The ability to perform molecular analyses of chemical and biological systems has grown tremendously in recent years. For example, crystallographic analysis is now available for a variety of molecules, including complex proteins and nucleic acids that were once thought to be uncrystallizable. High-quality crystals of these molecules can be analyzed by x-ray diffraction techniques to produce accurate three-dimensional molecular structures. This 3-D structure information can then be utilized to predict functionality and behavior of the molecule.
However, even today it is still often very difficult to form a high-quality crystal of a complex molecule, requiring a lot of trial and error—not to mention patience and persistence-on the part of the researcher. The large, complex molecular structures of many biological compounds makes them resistant to forming highly ordered crystal structures. Successful crystallization typically requires methodical experimentation with large numbers of reagents and crystallization parameters such as concentration, temperature, solvent type, countersolvent type, and time, among other parameters.
There have also been a lot of advancements in molecular and cellular analysis techniques such as DNA sequencing, gene cloning, monoclonal antibody production, cell transfection, and amplification techniques (such as PCR), among others. Like crystallization, the success of these techniques depends in large measure on the ability to try many possible combinations of samples and reaction environments in hopes of discovering a combination that will permit the analysis.
These “high-throughput” techniques often use densely packed microtiter plates made up of arrays of small volume wells each having a unique combination of reaction conditions (e.g., reagent types, concentrations, etc.). Because the top of the wells are normally left uncovered, control of the reaction environment is limited, and environmental contaminants and fluid evaporation are often a significant problem.
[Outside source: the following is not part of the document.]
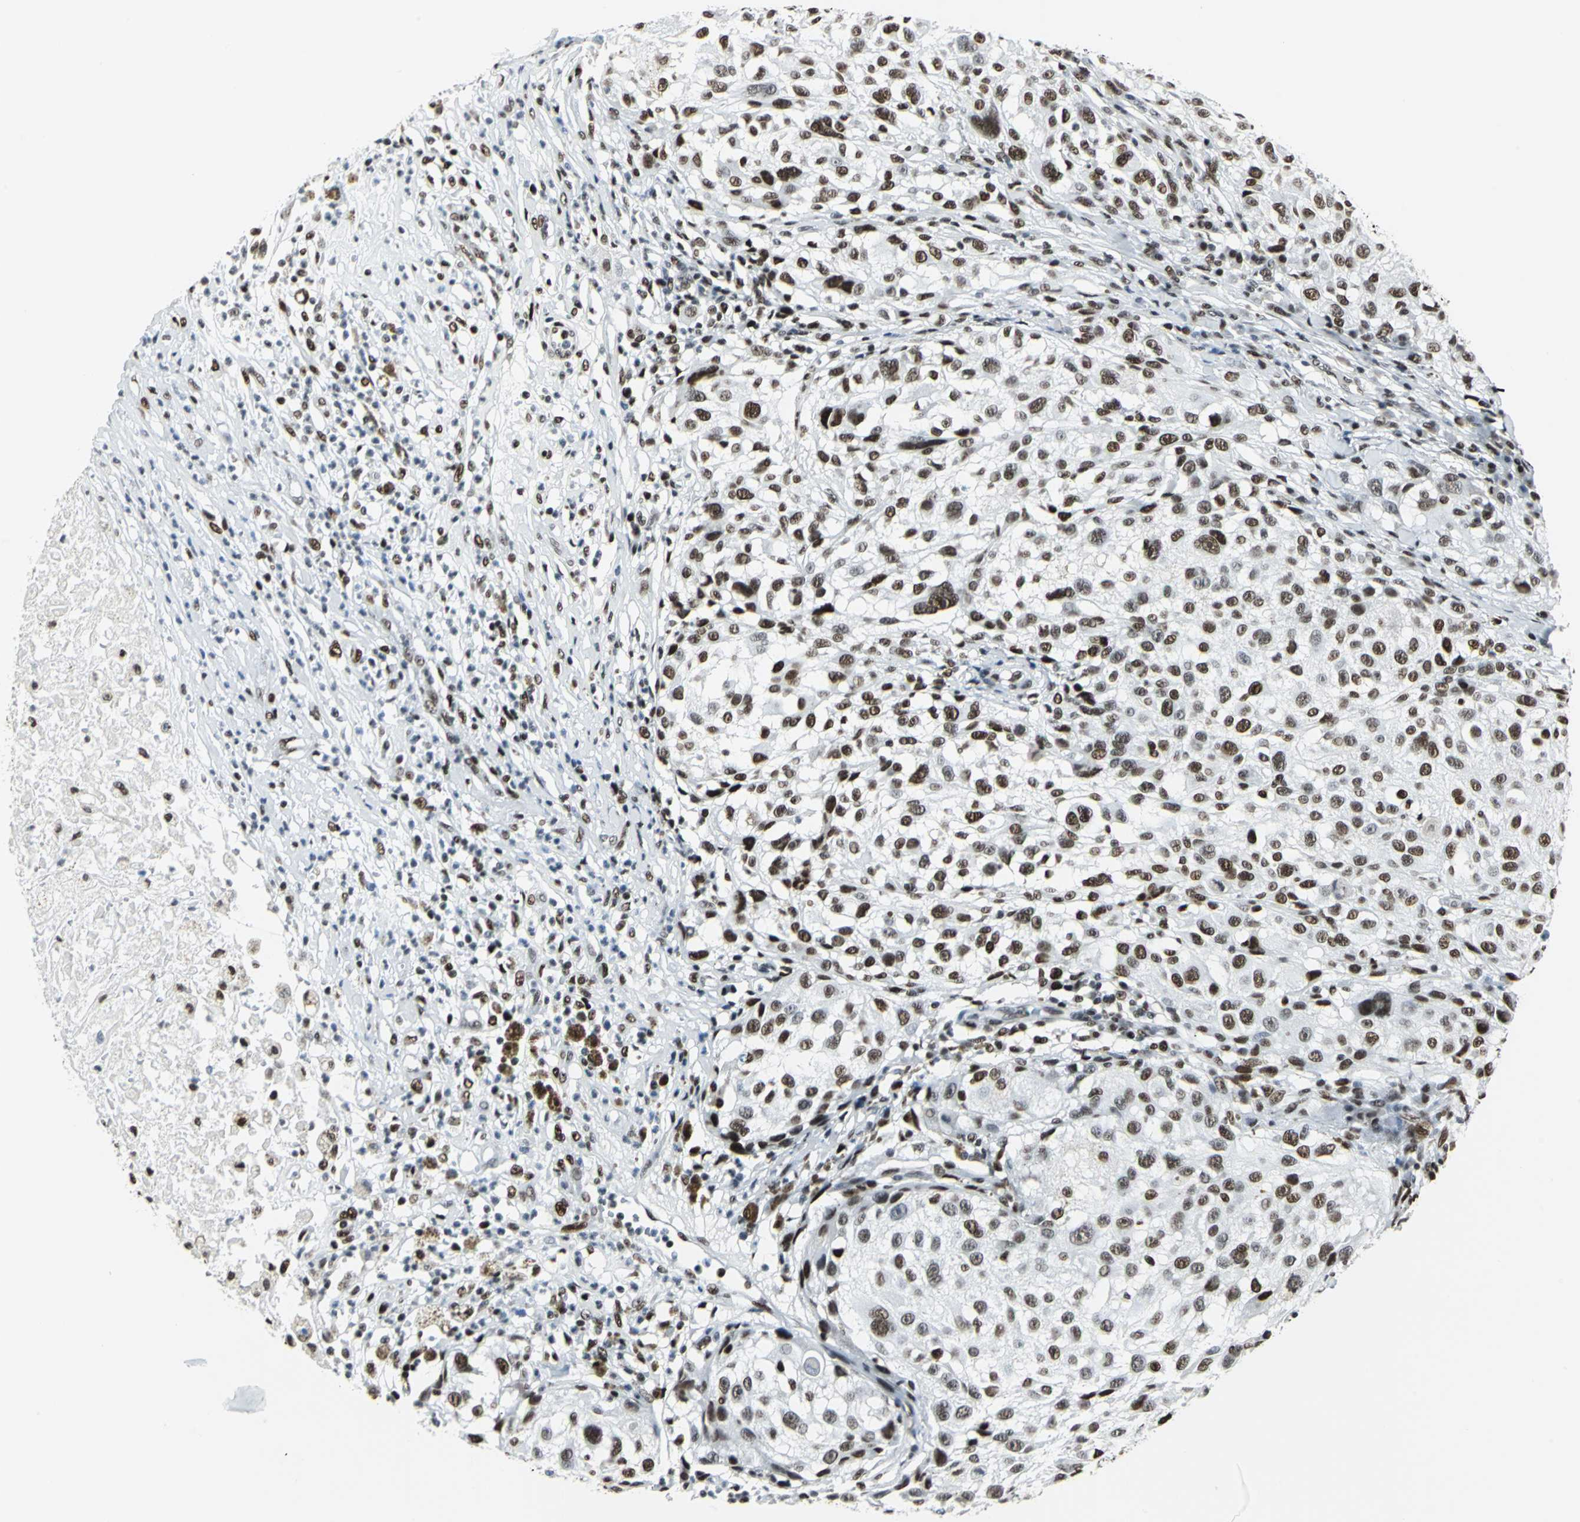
{"staining": {"intensity": "strong", "quantity": ">75%", "location": "nuclear"}, "tissue": "melanoma", "cell_type": "Tumor cells", "image_type": "cancer", "snomed": [{"axis": "morphology", "description": "Necrosis, NOS"}, {"axis": "morphology", "description": "Malignant melanoma, NOS"}, {"axis": "topography", "description": "Skin"}], "caption": "Malignant melanoma stained with a protein marker demonstrates strong staining in tumor cells.", "gene": "HDAC2", "patient": {"sex": "female", "age": 87}}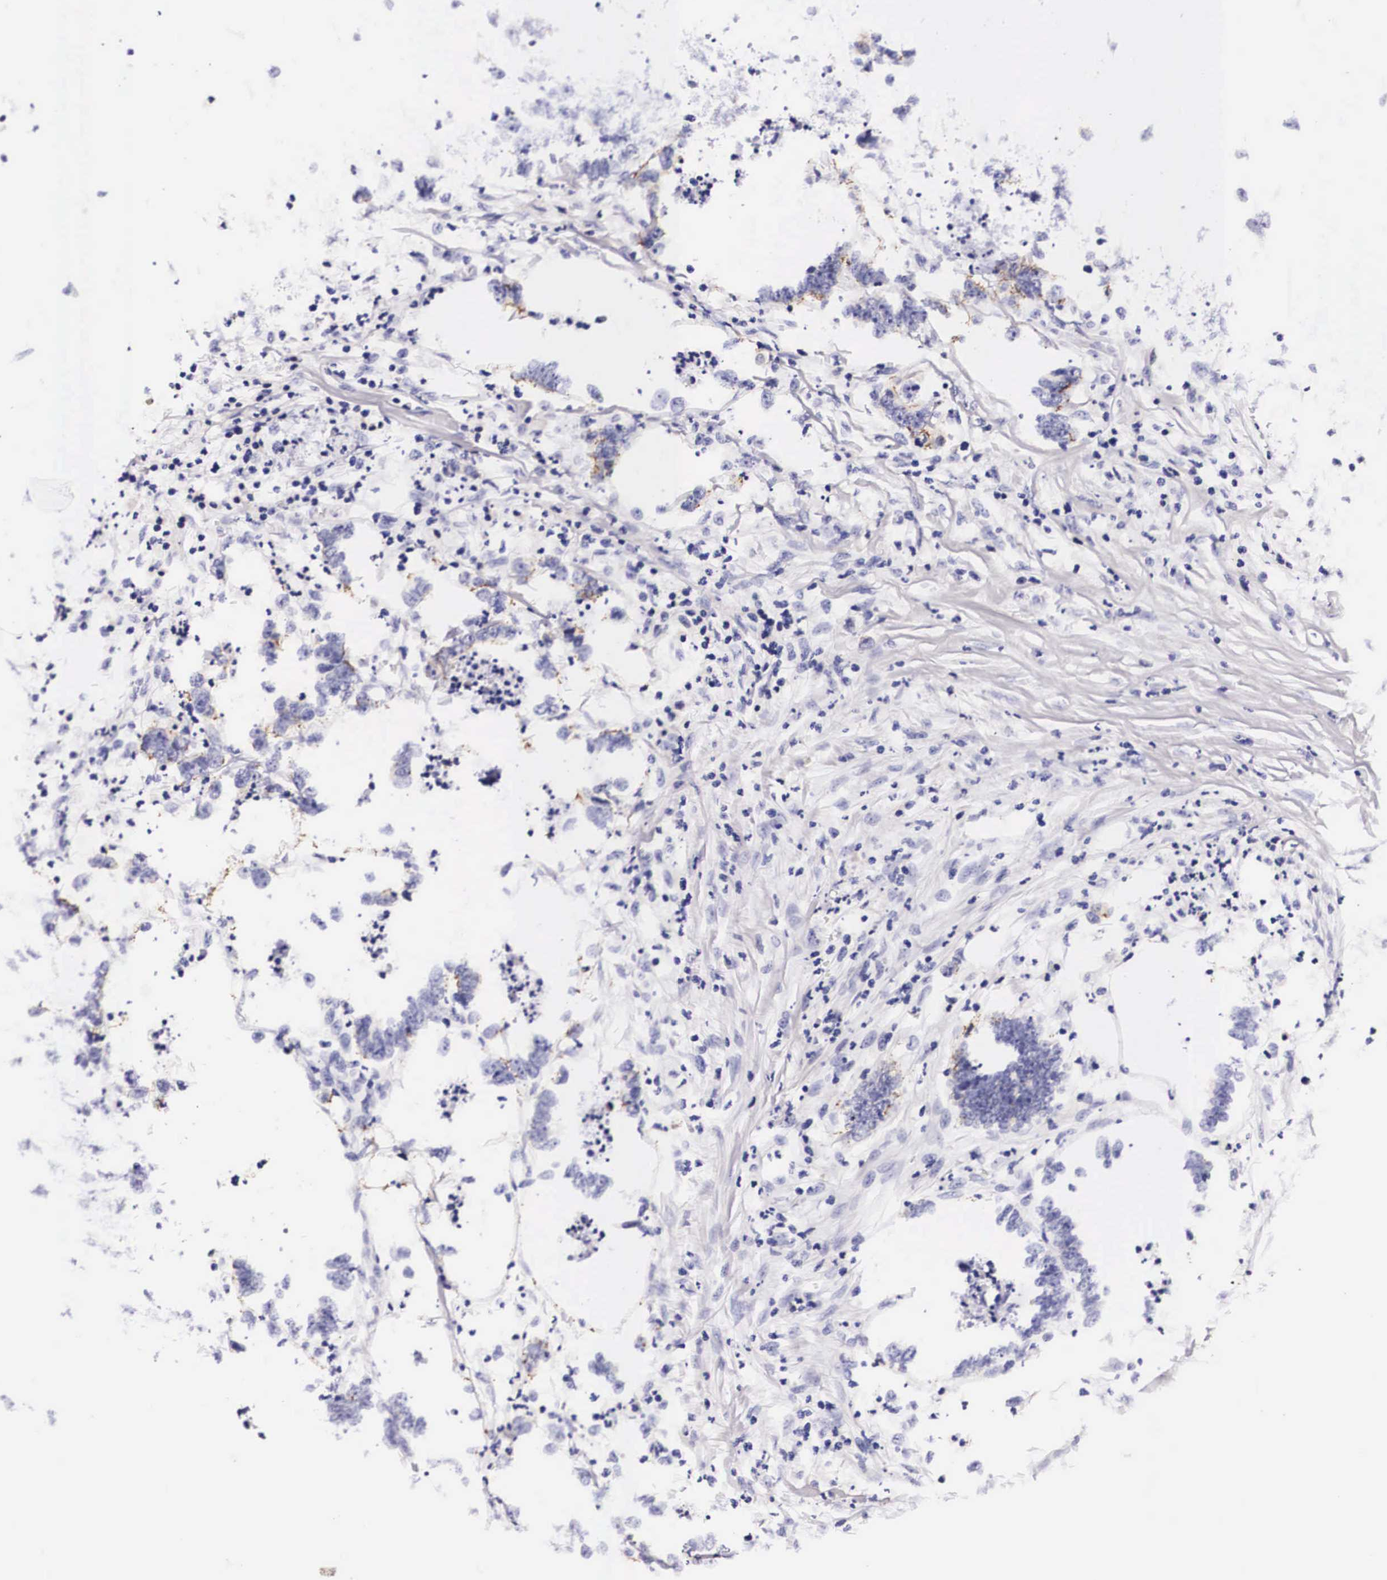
{"staining": {"intensity": "weak", "quantity": "<25%", "location": "cytoplasmic/membranous"}, "tissue": "colorectal cancer", "cell_type": "Tumor cells", "image_type": "cancer", "snomed": [{"axis": "morphology", "description": "Adenocarcinoma, NOS"}, {"axis": "topography", "description": "Colon"}], "caption": "This histopathology image is of colorectal adenocarcinoma stained with immunohistochemistry to label a protein in brown with the nuclei are counter-stained blue. There is no positivity in tumor cells. (DAB (3,3'-diaminobenzidine) IHC with hematoxylin counter stain).", "gene": "PHETA2", "patient": {"sex": "male", "age": 55}}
Micro-fluidic pump and valve systems can address the exposure problems by delivering samples and reagents to sealed reaction chambers that are sealed off from the ambient atmosphere. These systems work well carrying out liquid and solution phase reactions in a highly controlled environment. However, when solid-phase products are formed, such as through precipitation or freezing, the micro-fluidic systems can have a difficult time transporting the solids to a point where additional analysis is performed. Ironically, solid samples formed in uncovered microtiter plate wells are easier to access and transport than the solids formed in the micro-fluidic systems. Thus, there is a need for micro-fluidic systems that make it easier to access and transport products from the reaction chambers. This and other problems are addressed by embodiments of the invention.